I experimented the same problem, with no apparent reason, on Ubuntu 18.04.
I finally used docker with bind mounts to solve it. The steps are the following:
Create a dockerfile with the following elements (you can also directly run with the used image if you don't need to configure a proxy like me)
FROM node:6.10.1
ENV HTTPS_PROXY "http://yourproxy:yourport/"
# Different RUN commands to configure npm and git corporate proxy
WORKDIR /home/root/
Build the image (from the dockerfile's folder): docker image build -f npm-installer/Dockerfile -t custom-npm-installer .
Go inside the project folder where you would normally run npm install
Run the following command to run the container interactively: docker container run -it --network host -v </host/path/to/pj>:/home/root/pj-to-install --name custom-npm-installer custom-npm-installer bash
You can now run the npm install command from the container. Careful however, you'll then need to use chmod on the node_modules folder recursively since the container uses root by default.
Another thing, if you're using node-sass, it is most of the time compiled on the fly when npm installing, and matches your OS current version/architecture. So if your linux distribution is not exactly the same than the container's you might need to recompile node-sass on your host after running npm install on the container. No worries though, node-sass will give you the command to run the moment you launch your application.
Issue:
I just updated my WSL installation after installing the Fall Creators Update and now when I run npm i I get the following warnings from npm I get probably 2-20 of these warnings from random packages each time I install, it's never consistent. Sometimes it even works, no warnings. I thought that this might be okay, but when I run my project npm run dev I get all sorts of errors. It seems to me that the packages aren't installing correctly. But on the occasion when it doesn't show warnings the application runs as expected. I tested with some random projects from GitHub and same issue.
Versions:
NPM Version: 5.5.1
NodeJS Version: 8.9.0
Other Factors: ZSH
ERROR:
npm WARN tar EINVAL: invalid argument, open '/mnt/c/Users/Me/Documents/project/node_modules/.staging/parse-json-07a114c7/index.js'
npm WARN tar EINVAL: invalid argument, open '/mnt/c/Users/Me/Documents/Project/node_modules/.staging/esrecurse-fe2bc2eb/package.json'
Notes:
Tried a fresh install of WSL, same issue
can install globally without issue, only seems to fail in the /mnt/** path.
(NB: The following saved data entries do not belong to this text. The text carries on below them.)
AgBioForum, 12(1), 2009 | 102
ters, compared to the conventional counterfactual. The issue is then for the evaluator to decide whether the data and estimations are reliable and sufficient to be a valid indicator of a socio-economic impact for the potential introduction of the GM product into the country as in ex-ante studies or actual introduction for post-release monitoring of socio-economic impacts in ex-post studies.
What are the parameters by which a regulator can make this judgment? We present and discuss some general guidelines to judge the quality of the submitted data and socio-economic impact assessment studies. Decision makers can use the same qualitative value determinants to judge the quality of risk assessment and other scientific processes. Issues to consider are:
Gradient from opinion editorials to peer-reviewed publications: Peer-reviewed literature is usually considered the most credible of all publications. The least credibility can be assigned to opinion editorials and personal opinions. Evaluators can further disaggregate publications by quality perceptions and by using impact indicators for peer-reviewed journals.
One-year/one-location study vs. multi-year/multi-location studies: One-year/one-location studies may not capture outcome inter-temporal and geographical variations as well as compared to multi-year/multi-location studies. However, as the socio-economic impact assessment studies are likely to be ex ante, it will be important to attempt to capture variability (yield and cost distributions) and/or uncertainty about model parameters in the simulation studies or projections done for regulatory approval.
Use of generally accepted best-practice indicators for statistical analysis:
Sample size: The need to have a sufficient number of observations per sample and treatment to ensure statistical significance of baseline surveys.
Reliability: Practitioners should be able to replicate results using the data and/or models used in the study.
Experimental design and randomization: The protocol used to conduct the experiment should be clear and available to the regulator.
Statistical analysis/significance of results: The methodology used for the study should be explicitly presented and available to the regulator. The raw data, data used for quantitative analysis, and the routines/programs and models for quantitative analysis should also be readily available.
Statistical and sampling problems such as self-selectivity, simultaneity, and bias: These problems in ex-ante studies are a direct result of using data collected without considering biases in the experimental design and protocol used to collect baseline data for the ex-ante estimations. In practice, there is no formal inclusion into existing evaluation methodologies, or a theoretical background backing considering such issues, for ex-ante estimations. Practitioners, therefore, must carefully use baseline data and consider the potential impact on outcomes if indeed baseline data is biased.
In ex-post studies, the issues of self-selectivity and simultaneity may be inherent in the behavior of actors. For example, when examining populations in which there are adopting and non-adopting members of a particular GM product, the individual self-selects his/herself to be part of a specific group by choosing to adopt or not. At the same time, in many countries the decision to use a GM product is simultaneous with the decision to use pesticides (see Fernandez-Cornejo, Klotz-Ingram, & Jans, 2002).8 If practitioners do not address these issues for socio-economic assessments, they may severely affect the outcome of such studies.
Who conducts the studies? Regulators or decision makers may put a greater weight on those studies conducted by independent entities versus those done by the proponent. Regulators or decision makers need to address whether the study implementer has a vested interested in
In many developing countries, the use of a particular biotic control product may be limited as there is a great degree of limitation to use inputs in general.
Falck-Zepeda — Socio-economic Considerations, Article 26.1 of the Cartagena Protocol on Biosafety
Can confirm it works in the Linux folders, successful installation in home directory, but breaks on /mnt/**
EDIT: After much troubleshooting I decided to run without ZSH and switching back to using bash.exe instead of the suggested wsl.exe. First install worked. Testing further.
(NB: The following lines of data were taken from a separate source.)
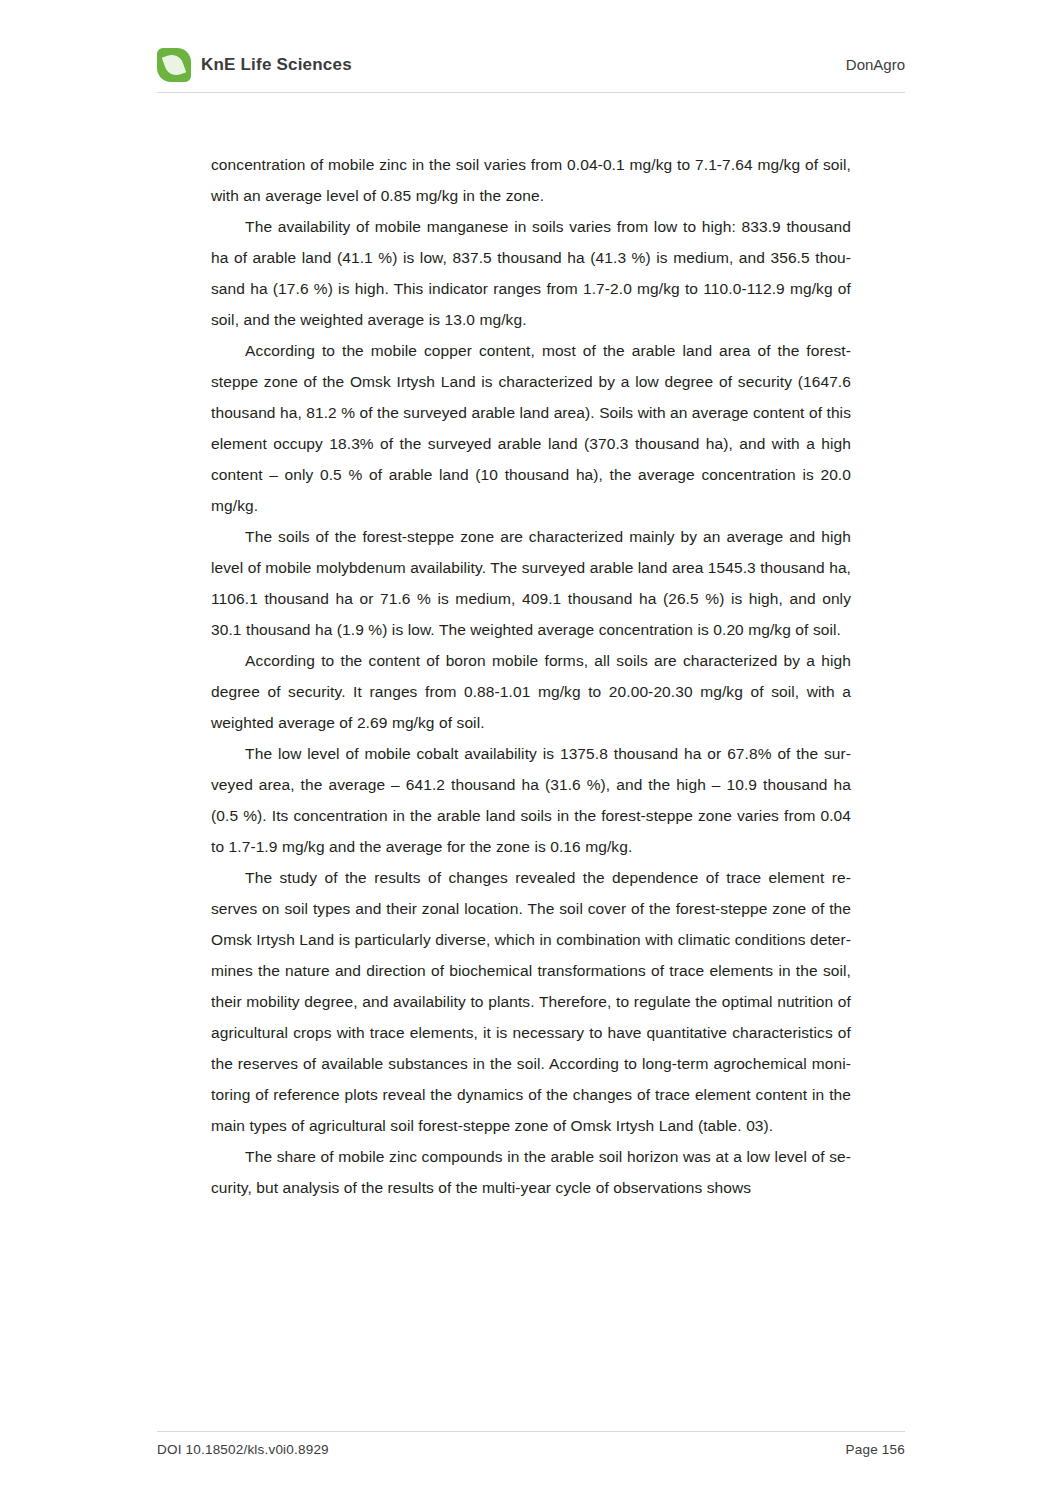KnE Life Sciences
DonAgro
concentration of mobile zinc in the soil varies from 0.04-0.1 mg/kg to 7.1-7.64 mg/kg of soil, with an average level of 0.85 mg/kg in the zone.
The availability of mobile manganese in soils varies from low to high: 833.9 thousand ha of arable land (41.1 %) is low, 837.5 thousand ha (41.3 %) is medium, and 356.5 thousand ha (17.6 %) is high. This indicator ranges from 1.7-2.0 mg/kg to 110.0-112.9 mg/kg of soil, and the weighted average is 13.0 mg/kg.
According to the mobile copper content, most of the arable land area of the forest-steppe zone of the Omsk Irtysh Land is characterized by a low degree of security (1647.6 thousand ha, 81.2 % of the surveyed arable land area). Soils with an average content of this element occupy 18.3% of the surveyed arable land (370.3 thousand ha), and with a high content – only 0.5 % of arable land (10 thousand ha), the average concentration is 20.0 mg/kg.
The soils of the forest-steppe zone are characterized mainly by an average and high level of mobile molybdenum availability. The surveyed arable land area 1545.3 thousand ha, 1106.1 thousand ha or 71.6 % is medium, 409.1 thousand ha (26.5 %) is high, and only 30.1 thousand ha (1.9 %) is low. The weighted average concentration is 0.20 mg/kg of soil.
According to the content of boron mobile forms, all soils are characterized by a high degree of security. It ranges from 0.88-1.01 mg/kg to 20.00-20.30 mg/kg of soil, with a weighted average of 2.69 mg/kg of soil.
The low level of mobile cobalt availability is 1375.8 thousand ha or 67.8% of the surveyed area, the average – 641.2 thousand ha (31.6 %), and the high – 10.9 thousand ha (0.5 %). Its concentration in the arable land soils in the forest-steppe zone varies from 0.04 to 1.7-1.9 mg/kg and the average for the zone is 0.16 mg/kg.
The study of the results of changes revealed the dependence of trace element reserves on soil types and their zonal location. The soil cover of the forest-steppe zone of the Omsk Irtysh Land is particularly diverse, which in combination with climatic conditions determines the nature and direction of biochemical transformations of trace elements in the soil, their mobility degree, and availability to plants. Therefore, to regulate the optimal nutrition of agricultural crops with trace elements, it is necessary to have quantitative characteristics of the reserves of available substances in the soil. According to long-term agrochemical monitoring of reference plots reveal the dynamics of the changes of trace element content in the main types of agricultural soil forest-steppe zone of Omsk Irtysh Land (table. 03).
The share of mobile zinc compounds in the arable soil horizon was at a low level of security, but analysis of the results of the multi-year cycle of observations shows
DOI 10.18502/kls.v0i0.8929
Page 156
The issue was in fact with the Fall Creators Update. Many optimizations were made and it seems that something to do with symlinking mounted drives had issues. See all the technical conversation here
There are two solutions, first and recommended, the WSL team has already fixed and the fix is in Insiders Build 17035. This fix requires going to Settings -> Insiders -> Selecting "get Active Builds" and then "Fast Ring". Only do this if you are experienced in dealing with occasional breaks as it is essentially beta software.
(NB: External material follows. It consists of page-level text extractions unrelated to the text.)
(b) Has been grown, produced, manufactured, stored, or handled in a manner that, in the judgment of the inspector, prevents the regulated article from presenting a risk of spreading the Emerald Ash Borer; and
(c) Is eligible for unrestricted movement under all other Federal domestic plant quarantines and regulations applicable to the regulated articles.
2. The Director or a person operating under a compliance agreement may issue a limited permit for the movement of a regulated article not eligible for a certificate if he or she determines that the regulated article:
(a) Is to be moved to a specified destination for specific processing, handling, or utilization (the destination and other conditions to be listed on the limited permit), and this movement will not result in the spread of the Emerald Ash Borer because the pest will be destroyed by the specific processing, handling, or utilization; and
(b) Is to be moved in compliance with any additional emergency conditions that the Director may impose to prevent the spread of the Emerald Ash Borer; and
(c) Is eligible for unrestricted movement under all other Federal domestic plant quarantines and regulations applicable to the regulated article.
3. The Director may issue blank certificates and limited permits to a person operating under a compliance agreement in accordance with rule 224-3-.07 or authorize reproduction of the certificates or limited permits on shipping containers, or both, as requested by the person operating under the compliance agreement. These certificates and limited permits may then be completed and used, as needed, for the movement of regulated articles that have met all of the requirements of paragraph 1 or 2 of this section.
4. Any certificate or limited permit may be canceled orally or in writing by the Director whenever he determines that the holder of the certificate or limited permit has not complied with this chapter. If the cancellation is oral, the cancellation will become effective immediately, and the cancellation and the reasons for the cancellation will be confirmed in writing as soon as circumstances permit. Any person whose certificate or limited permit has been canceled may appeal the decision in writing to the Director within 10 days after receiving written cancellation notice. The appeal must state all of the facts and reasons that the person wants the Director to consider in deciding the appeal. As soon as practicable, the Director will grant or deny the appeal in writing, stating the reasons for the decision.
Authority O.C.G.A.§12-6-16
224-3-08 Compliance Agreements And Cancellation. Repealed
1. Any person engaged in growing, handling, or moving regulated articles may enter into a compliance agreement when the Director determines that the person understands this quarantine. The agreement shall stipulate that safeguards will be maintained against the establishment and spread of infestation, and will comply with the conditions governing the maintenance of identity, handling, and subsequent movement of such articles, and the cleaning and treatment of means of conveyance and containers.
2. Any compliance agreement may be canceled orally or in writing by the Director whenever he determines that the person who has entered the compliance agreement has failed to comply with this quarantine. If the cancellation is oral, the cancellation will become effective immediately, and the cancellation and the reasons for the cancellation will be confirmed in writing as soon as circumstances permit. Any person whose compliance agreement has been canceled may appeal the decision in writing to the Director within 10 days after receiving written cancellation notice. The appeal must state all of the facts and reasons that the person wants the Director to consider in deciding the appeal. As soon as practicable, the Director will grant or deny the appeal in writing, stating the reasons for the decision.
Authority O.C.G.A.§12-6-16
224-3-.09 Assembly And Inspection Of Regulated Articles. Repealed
Fix number two and recommended if you can't update or don't feel comfortable with Insiders Builds is to add this to your .bashrc file:
if ! mount | grep -q "C: on /mnt/c type drvfs (rw,noatime,fallback=1)"; then
echo "== Remount of C: drive required =="
pushd ~ > /dev/null
sudo umount /mnt/c
sudo mount -t drvfs -o noatime,fallback=1 C: /mnt/c
popd > /dev/null
fi
The .bashrc solution does remove many performance gains however so only do if really necessary.